## ASSIGNED TASK A
Return the passage of the Oregon constitution bibliography below, starting at "1. Journal of" and ending at "of 1857 (1926).", copied word for word.

APPENDIX 1A

JurisdictionOregon

Appendix 1A Interpreting the Oregon Constitution: An Annotated Bibliography

The Oregon appellate courts consult a wide variety of sources—particularly historical—when interpreting the state constitution. Those sources may include Oregon historical materials, other states' statutes and judicial decisions, dictionaries, early treatises and commentaries, and even English and Roman law. This bibliography lists a number of the sources that the courts often cite, along with some explanatory commentary.

I. Oregon historical materials.

A. Before the Constitutional Convention. The prolific Charles H. Carey's General History of Oregon (3d ed 1971) probably has more than you ever wanted to know about the early history of the state. J. Henry Brown, Brown's Political History of Oregon (1892) also has a lot of information about the provisional government years. Other sources include Hubert H. Bancroft, History of Oregon (1886); William Henry Gray, A History of Oregon, 1792-1849 (1870); and Donald C. Johnson, Politics, Personalities, and Policies of the Oregon Territorial Supreme Court 1849-59, 4 Envt'l L 11 (1973).

B. The Constitutional Convention of 1857. For a good introduction to the creation of the constitution, see David Schuman, The Creation of the Oregon Constitution, 74 Or L Rev 611 (1995). For original sources of the convention, see the sources below. Carey is most often cited, but Professor Burton's excellent series of articles—which compile committee reports, amendments, engrossed articles, and contemporary newspaper accounts—soon will become another standard reference for the history of the 1857 constitution.

1. Journal of the Constitutional Convention of the State of Oregon (1882).

2. Charles Henry Carey ed., The Oregon Constitution and Proceedings and Debates of the Constitutional Convention of 1857 (1926).

3. Claudia Burton & Andrew Grade, A Legislative History of the Oregon Constitution of 1857—Part I (Articles I & II), 37 Willamette L Rev 469 (2001).

4. Claudia Burton, A Legislative History of the Oregon Constitution of 1857—Part II (Frame of Government: Articles III-VII), 39 Willamette L Rev 245 (2003).

5. Claudia Burton, A Legislative History of the Oregon Constitution of 1857—Part III (Mostly Miscellaneous: Articles VIII-XVIII), 40 Willamette L Rev 225 (2004).

6. The Secretary of State's Office provides online access to scans of the original constitution as signed by the framers, see http://bluebook.state.or.us/state/constitution/orig/const.htm >. A copy of the original 1857 original constitution is also provided at the end of this book.

C. Primary sources of early Oregon law.

1. Cases: Remember that Priest v. Pearce, 314 Or 411, 840 P2d 65 (1992) (see, e.g., § 1.4-1), requires an examination of case law interpreting a disputed provision. Thus, you will frequently be required to examine early Oregon cases to determine how the courts have construed a given provision over the years, even after ratification. See, e.g., Horton v. Oregon Health & Science University, 359 Or 168, 208-16, 376 P3d 998 (2016) (reviewing 100 years of case law construing the state remedies clauses). You may also want to examine early Oregon cases—for example, territorial cases—as evidence of what the framers would have understood about the state of the law at the time of ratification. Horton, 359 Or at 278-79 (Landau, J., concurring). Finding such cases has been made relatively easy with the advent of Lexis and Westlaw, both of which now have databases that include the entire body of Oregon cases back to 1853.

## ASSIGNED TASK B
Retype the rows below verbatim, starting at the first row and ending at the line that contains "vous de vivre", with that line included.

## EXTRACTED RECORDS
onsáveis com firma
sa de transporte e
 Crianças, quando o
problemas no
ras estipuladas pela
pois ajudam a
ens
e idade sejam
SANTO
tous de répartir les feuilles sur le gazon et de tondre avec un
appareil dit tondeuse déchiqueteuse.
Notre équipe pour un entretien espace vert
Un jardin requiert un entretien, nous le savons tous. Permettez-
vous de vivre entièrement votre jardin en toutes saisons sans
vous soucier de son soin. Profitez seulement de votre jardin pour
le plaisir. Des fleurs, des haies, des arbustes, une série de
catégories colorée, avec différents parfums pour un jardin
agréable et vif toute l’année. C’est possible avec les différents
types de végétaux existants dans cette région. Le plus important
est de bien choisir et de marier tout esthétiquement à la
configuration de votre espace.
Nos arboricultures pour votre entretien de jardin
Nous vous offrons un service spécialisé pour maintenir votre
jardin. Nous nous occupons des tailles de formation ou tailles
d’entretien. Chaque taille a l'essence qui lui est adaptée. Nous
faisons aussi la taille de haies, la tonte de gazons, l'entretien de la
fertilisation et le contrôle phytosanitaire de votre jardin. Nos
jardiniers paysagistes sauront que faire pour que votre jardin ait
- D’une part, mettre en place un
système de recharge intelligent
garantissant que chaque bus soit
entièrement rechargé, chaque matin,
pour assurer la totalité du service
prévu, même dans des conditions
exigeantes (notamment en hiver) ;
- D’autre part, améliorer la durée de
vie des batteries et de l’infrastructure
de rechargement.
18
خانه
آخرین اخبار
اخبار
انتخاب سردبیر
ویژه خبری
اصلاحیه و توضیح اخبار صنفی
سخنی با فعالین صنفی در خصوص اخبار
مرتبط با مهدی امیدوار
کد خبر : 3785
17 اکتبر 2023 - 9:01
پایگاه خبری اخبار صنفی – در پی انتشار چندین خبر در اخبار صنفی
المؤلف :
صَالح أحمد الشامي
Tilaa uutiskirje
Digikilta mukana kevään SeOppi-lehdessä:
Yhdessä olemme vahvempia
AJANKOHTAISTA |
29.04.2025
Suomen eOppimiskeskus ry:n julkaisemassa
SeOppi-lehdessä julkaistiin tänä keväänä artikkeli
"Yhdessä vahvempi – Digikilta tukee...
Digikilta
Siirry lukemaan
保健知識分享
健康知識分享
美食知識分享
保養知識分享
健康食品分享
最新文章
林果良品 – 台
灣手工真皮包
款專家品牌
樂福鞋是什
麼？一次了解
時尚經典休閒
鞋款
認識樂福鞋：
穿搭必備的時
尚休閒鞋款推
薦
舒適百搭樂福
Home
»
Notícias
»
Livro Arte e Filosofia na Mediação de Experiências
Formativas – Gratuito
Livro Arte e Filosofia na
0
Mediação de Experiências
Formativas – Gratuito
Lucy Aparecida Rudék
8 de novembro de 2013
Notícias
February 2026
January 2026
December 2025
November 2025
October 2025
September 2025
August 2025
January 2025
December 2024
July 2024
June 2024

## WRITTEN SOLUTION A
1. Journal of the Constitutional Convention of the State of Oregon (1882).

2. Charles Henry Carey ed., The Oregon Constitution and Proceedings and Debates of the Constitutional Convention of 1857 (1926).

## WRITTEN SOLUTION B
onsáveis com firma
sa de transporte e
 Crianças, quando o
problemas no
ras estipuladas pela
pois ajudam a
ens
e idade sejam
SANTO
tous de répartir les feuilles sur le gazon et de tondre avec un
appareil dit tondeuse déchiqueteuse.
Notre équipe pour un entretien espace vert
Un jardin requiert un entretien, nous le savons tous. Permettez-
vous de vivre entièrement votre jardin en toutes saisons sans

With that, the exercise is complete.